Su imagen se desvaneció de mi mente después de perderle el
rastro en aquella ocasión. Volví a mis amigos, conocí gente y paseé solo o
acompañado por las calles. No es que la olvidara. Su presencia, más bien,
parecía haberse fundido con el resto de las personas que habitan la ciudad.
Una mañana, tiempo después, desperté con la certeza de que
la señora se estaba muriendo. Era domingo, y después del almuerzo salí a
caminar bajo los árboles de mi barrio. En un balcón una anciana tomaba el sol
con sus rodillas cubiertas por un chal peludo. Una muchacha, en un prado,
pintaba de rojo los muebles del jardín, alistándolos para el verano. Había poca
gente, y los objetos y los ruidos se dibujaban con precisión en el aire nítido.

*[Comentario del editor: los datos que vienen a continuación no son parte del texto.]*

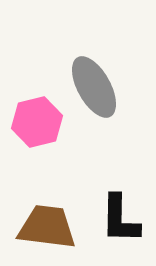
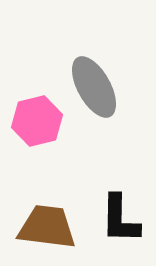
pink hexagon: moved 1 px up
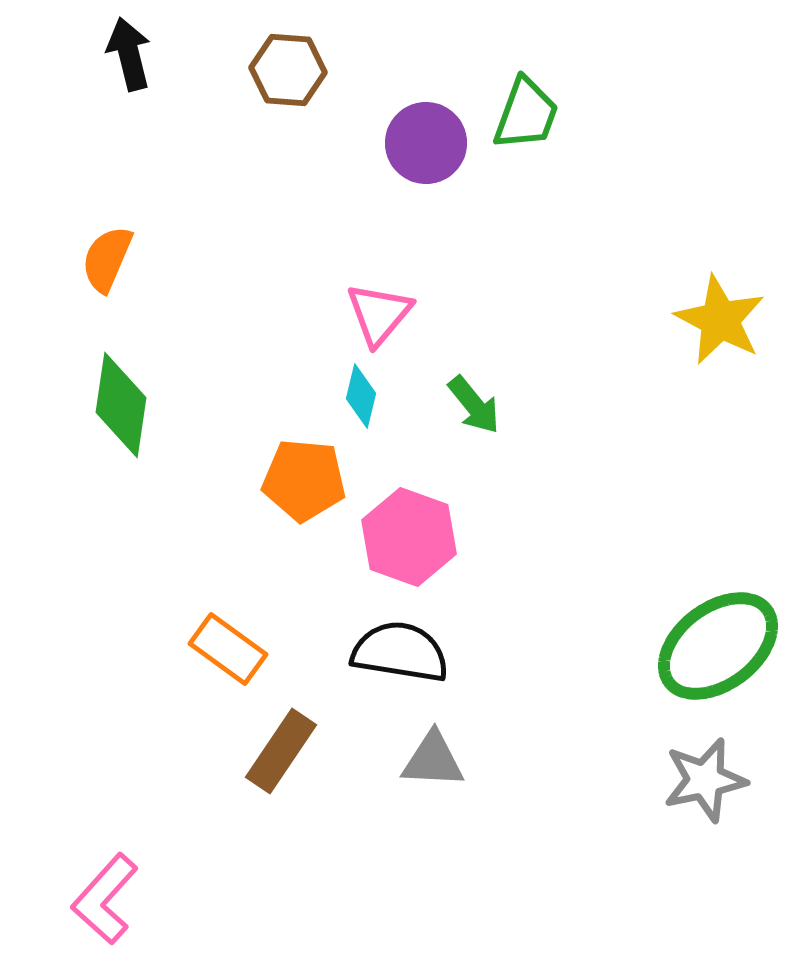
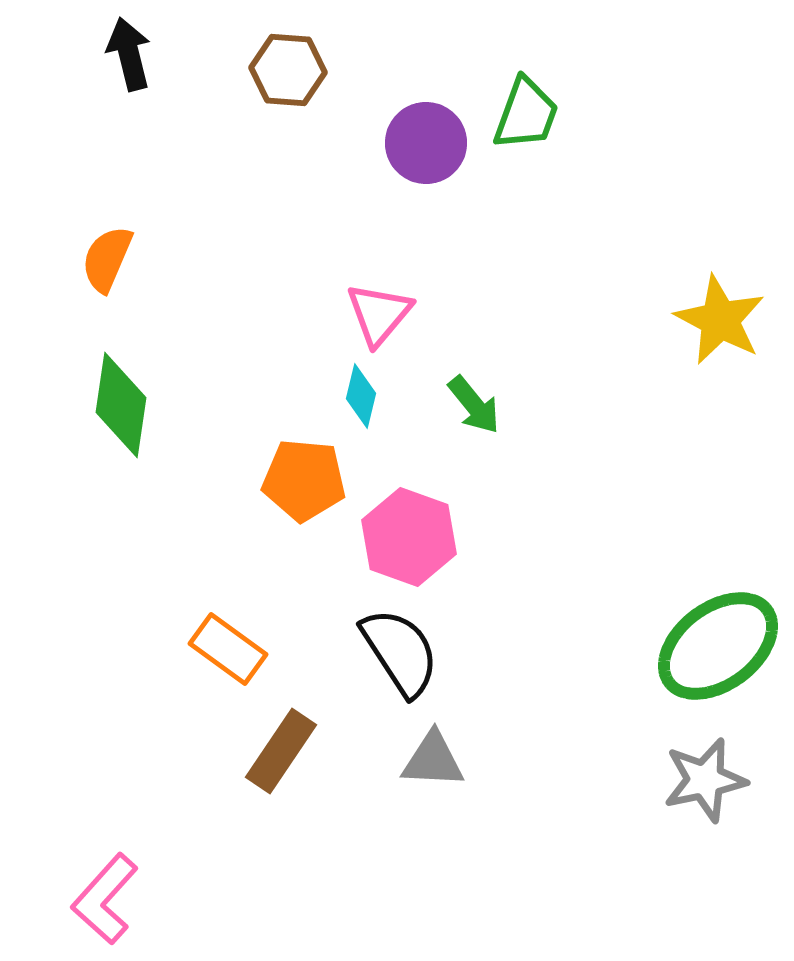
black semicircle: rotated 48 degrees clockwise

Pero en alguna parte de la misma ciudad por la que yo caminaba, la señora iba a
morir.
Regresé a casa y me instalé en mi cuarto a esperar.

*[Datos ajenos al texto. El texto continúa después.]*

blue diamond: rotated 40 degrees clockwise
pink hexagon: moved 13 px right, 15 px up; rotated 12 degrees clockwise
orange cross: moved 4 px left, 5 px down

Desde mi ventana vi cimbrarse en la brisa los alambres del
alumbrado. La tarde fue madurando lentamente más allá de los techos, y más allá
del cerro, la luz fue gastándose más y más. Los alambres seguían vibrando,
respirando. En el jardín alguien regaba el pasto con una manguera. Los pájaros
se aprontaban para la noche, colmando de ruido y movimiento las copas de todos
los árboles que veía desde mi ventana. Rió un niño en el jardín vecino. Un
perro ladró.
Instantáneamente después, cesaron todos los ruidos al mismo
tiempo y se abrió un pozo de silencio en la tarde apacible. Los alambres no
vibraban ya. En un barrio desconocido, la señora había muerto. Cierta casa
entornaría su puerta esa noche, y arderían cirios en una habitación llena de
voces quedas y de consuelos. La tarde se deslizó hacia un final imperceptible,
apagándose todos mis pensamientos acerca de la señora. Después me debo de haber
dormido, porque no recuerdo más de esa tarde.
Al día siguiente vi en el diario que los deudos de doña
Ester de Arancibia anunciaban su muerte, dando la hora de los funerales.

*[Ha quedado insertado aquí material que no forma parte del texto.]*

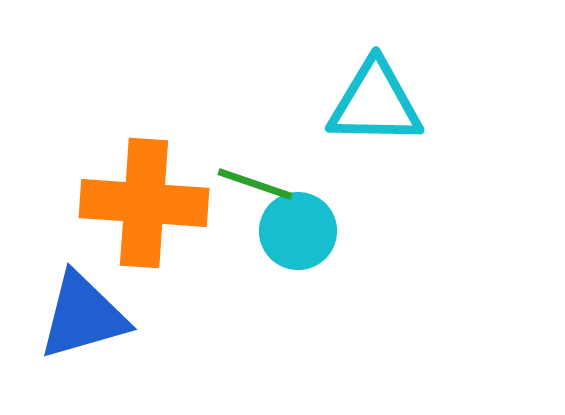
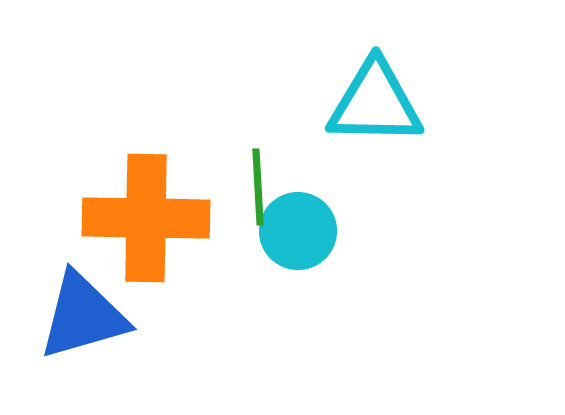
green line: moved 3 px right, 3 px down; rotated 68 degrees clockwise
orange cross: moved 2 px right, 15 px down; rotated 3 degrees counterclockwise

¿Podría ser?... Sí. Sin duda era ella.
Asistí al cementerio, siguiendo el cortejo lentamente por
las avenidas largas, entre personas silenciosas que conocían los rasgos y la
voz de la mujer por quien sentían dolor. Después caminé un rato bajo los
árboles oscuros, porque esa tarde asoleada me trajo una tranquilidad especial.
Ahora pienso en la señora sólo muy de tarde en tarde.
A veces me asalta la idea, en una esquina por ejemplo, que
la escena presente no es más que reproducción de otra, vivida anteriormente. En
esas ocasiones se me ocurre que voy a ver pasar a la señora, cejijunta y de
impermeable verde. Pero me da un poco de risa, porque yo mismo vi depositar su
ataúd en el nicho, en una pared con centenares de nichos todos iguales.